If the debt ceiling is hit, the U.S. Treasury does not have the ability to pay its obligations. There is uncertainty surrounding the damage it may cause the economy, but it would certainly be negative. While we don’t know how the Treasury will operate in the event the ceiling is reached, some contingency planning done in 2011 suggests the Treasury would continue to pay interest on Treasury securities and repay principal by issuing new securities at the same amount (thus not increasing overall debt held by the Treasury). The Treasury would then delay payments for all other obligations. Unlike the government shutdown in 2018 and 2019, federal employees would likely continue working. While this is clearly a big unknown risk for the stock and bond markets, the probability of such an event happening is extremely low. This is shown by the credit default swaps for the US government. While they spiked recently, the market is pricing in a small probability of this happening. The increase looks large given the low starting rate, but it implies less than a 1% chance of default.
Investors know there are potential drawdowns and negative developments that will occur. We just lived through a global pandemic that caused a 35% decline in the stock market in a month, a land war in eastern Europe, the fastest rate hiking cycle in Fed history, and yet the stock market has risen at a 9% annualized rate since just before the pandemic started. Our job as investors is to allocate assets to fundamentally strong business and take appropriate risks while accepting the uncertainty that comes along with investing. Accepting some risk is not always rewarded, but doing so without trying to avoid every drawdown in the market has historically been the key to successful long-term investing. Sometimes it just takes a little longer for the risk or investment to pay off.
On a positive note, earnings reports have been much better than expected. With over half of the S&P 500 reporting first quarter earnings, earnings have come in above expectations in every sector. The consensus view was for a 7% earnings decline, but thus far, overall earnings are flat compared to record earnings a year ago. Sales are up in all but 3 sectors with an overall gain of 4%. The best combination of sales and earnings growth is in the materials and consumer discretionary sectors, which is not the typical playbook if anticipating a recession.
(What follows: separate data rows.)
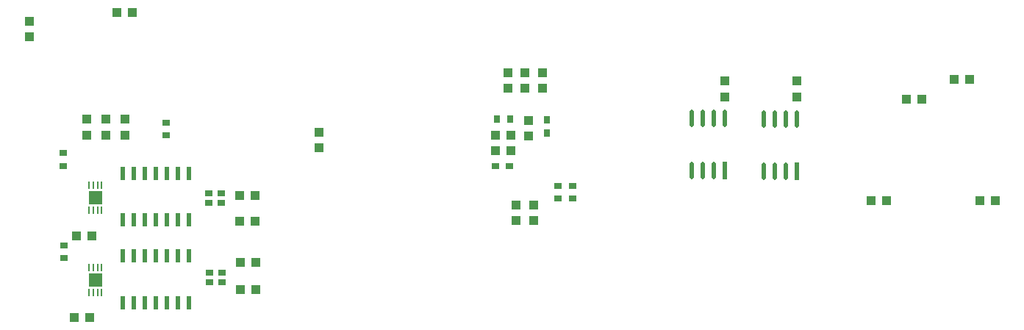
<source format=gbr>
%TF.GenerationSoftware,Altium Limited,Altium Designer,22.1.2 (22)*%
G04 Layer_Color=128*
%FSLAX45Y45*%
%MOMM*%
%TF.SameCoordinates,69A41402-0A08-4178-9E70-C708664AA264*%
%TF.FilePolarity,Positive*%
%TF.FileFunction,Paste,Bot*%
%TF.Part,Single*%
G01*
G75*
%TA.AperFunction,SMDPad,CuDef*%
%ADD31R,0.90000X0.80000*%
%ADD72R,0.60000X1.55000*%
%ADD77R,1.60000X1.50000*%
G04:AMPARAMS|DCode=78|XSize=0.85mm|YSize=0.25mm|CornerRadius=0.125mm|HoleSize=0mm|Usage=FLASHONLY|Rotation=90.000|XOffset=0mm|YOffset=0mm|HoleType=Round|Shape=RoundedRectangle|*
%AMROUNDEDRECTD78*
21,1,0.85000,0.00000,0,0,90.0*
21,1,0.60000,0.25000,0,0,90.0*
1,1,0.25000,0.00000,0.30000*
1,1,0.25000,0.00000,-0.30000*
1,1,0.25000,0.00000,-0.30000*
1,1,0.25000,0.00000,0.30000*
%
%ADD78ROUNDEDRECTD78*%
%ADD101R,1.12000X1.02000*%
%ADD109R,0.92000X0.72000*%
%ADD110R,1.02000X1.12000*%
%ADD122R,0.72000X0.92000*%
%ADD160R,0.52000X2.02000*%
%ADD161O,0.52000X2.02000*%
%ADD162R,0.72000X0.87000*%
%ADD163R,0.87000X0.72000*%
D31*
X2760000Y915000D02*
D03*
X2620000D02*
D03*
Y1025000D02*
D03*
X2760000D02*
D03*
X2750000Y1935000D02*
D03*
X2610000D02*
D03*
Y1825000D02*
D03*
X2750000D02*
D03*
D72*
X2381000Y680000D02*
D03*
X2254000D02*
D03*
X2127000D02*
D03*
X2000000D02*
D03*
X1873000D02*
D03*
X1746000D02*
D03*
X1619000D02*
D03*
Y1220000D02*
D03*
X1746000D02*
D03*
X1873000D02*
D03*
X2000000D02*
D03*
X2127000D02*
D03*
X2254000D02*
D03*
X2381000D02*
D03*
Y1630000D02*
D03*
X2254000D02*
D03*
X2127000D02*
D03*
X2000000D02*
D03*
X1873000D02*
D03*
X1746000D02*
D03*
X1619000D02*
D03*
Y2170000D02*
D03*
X1746000D02*
D03*
X1873000D02*
D03*
X2000000D02*
D03*
X2127000D02*
D03*
X2254000D02*
D03*
X2381000D02*
D03*
D77*
X1300000Y940000D02*
D03*
Y1890000D02*
D03*
D78*
X1375000Y1745000D02*
D03*
X1325000D02*
D03*
X1275000D02*
D03*
X1225000D02*
D03*
Y2035000D02*
D03*
X1275000D02*
D03*
X1325000D02*
D03*
X1375000D02*
D03*
X1374999Y795000D02*
D03*
X1324999D02*
D03*
X1275000D02*
D03*
X1225000D02*
D03*
Y1085000D02*
D03*
X1275000D02*
D03*
X1324999D02*
D03*
X1374999D02*
D03*
D101*
X3880000Y2460000D02*
D03*
Y2640000D02*
D03*
X9380000Y3230000D02*
D03*
Y3050000D02*
D03*
X8550000Y3230000D02*
D03*
Y3050000D02*
D03*
X540000Y3920000D02*
D03*
Y3740000D02*
D03*
X1200000Y2610000D02*
D03*
Y2790000D02*
D03*
X1640000D02*
D03*
Y2610000D02*
D03*
X1420000Y2790000D02*
D03*
Y2610000D02*
D03*
X6290000Y2600000D02*
D03*
Y2780000D02*
D03*
X6450000Y3325000D02*
D03*
Y3145000D02*
D03*
X6250000Y3325000D02*
D03*
Y3145000D02*
D03*
X6150000Y1625000D02*
D03*
Y1805000D02*
D03*
X6350000Y1625000D02*
D03*
Y1805000D02*
D03*
X6050000Y3325000D02*
D03*
Y3145000D02*
D03*
D109*
X2120000Y2605000D02*
D03*
Y2755000D02*
D03*
X930000Y2255000D02*
D03*
Y2405000D02*
D03*
X940000Y1190000D02*
D03*
Y1340000D02*
D03*
X6630000Y2025000D02*
D03*
Y1875000D02*
D03*
X6800000Y2025000D02*
D03*
Y1875000D02*
D03*
D110*
X1060000Y510000D02*
D03*
X1240000D02*
D03*
X1080425Y1450000D02*
D03*
X1260425D02*
D03*
X3150000Y830000D02*
D03*
X2970000D02*
D03*
X3150000Y1140000D02*
D03*
X2970000D02*
D03*
X3140000Y1910000D02*
D03*
X2960000D02*
D03*
X3140000Y1620000D02*
D03*
X2960000D02*
D03*
X10820000Y3020000D02*
D03*
X10640000D02*
D03*
X11190000Y3250000D02*
D03*
X11370000D02*
D03*
X10415000Y1850000D02*
D03*
X10235000D02*
D03*
X11485000D02*
D03*
X11665000D02*
D03*
X1550000Y4021925D02*
D03*
X1730000D02*
D03*
X5910000Y2610000D02*
D03*
X6090000D02*
D03*
X5910000Y2430000D02*
D03*
X6090000D02*
D03*
D122*
X5925000Y2790000D02*
D03*
X6075000D02*
D03*
D160*
X9381000Y2190000D02*
D03*
X8554000Y2200000D02*
D03*
D161*
X9254000Y2190000D02*
D03*
X9127000D02*
D03*
X9000000D02*
D03*
X9381000Y2790000D02*
D03*
X9254000D02*
D03*
X9127000D02*
D03*
X9000000D02*
D03*
X8173000Y2800000D02*
D03*
X8300000D02*
D03*
X8427000D02*
D03*
X8554000D02*
D03*
X8173000Y2200000D02*
D03*
X8300000D02*
D03*
X8427000D02*
D03*
D162*
X6500000Y2785000D02*
D03*
Y2630000D02*
D03*
D163*
X6067500Y2250000D02*
D03*
X5912500D02*
D03*
%TF.MD5,0ba37663373da1280fac039f774c98b5*%
M02*

</source>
Earnings are the primary source of long-term growth in the stock market. Our focus remains on finding high quality businesses, at appropriate valuations, that can grow in various economic, political, or geopolitical environments. An example of why high-quality matters for earnings growth is the recent bankruptcy news for Bed Bath and Beyond. While BB&B will survive in some fashion through a Chapter 11 bankruptcy, the $5.5B in high-quality sales the company generated in the past 12 months is the prize for its competitors. Outlasting your competitors through changing economic environments by having a strong balance sheet can provide additional growth.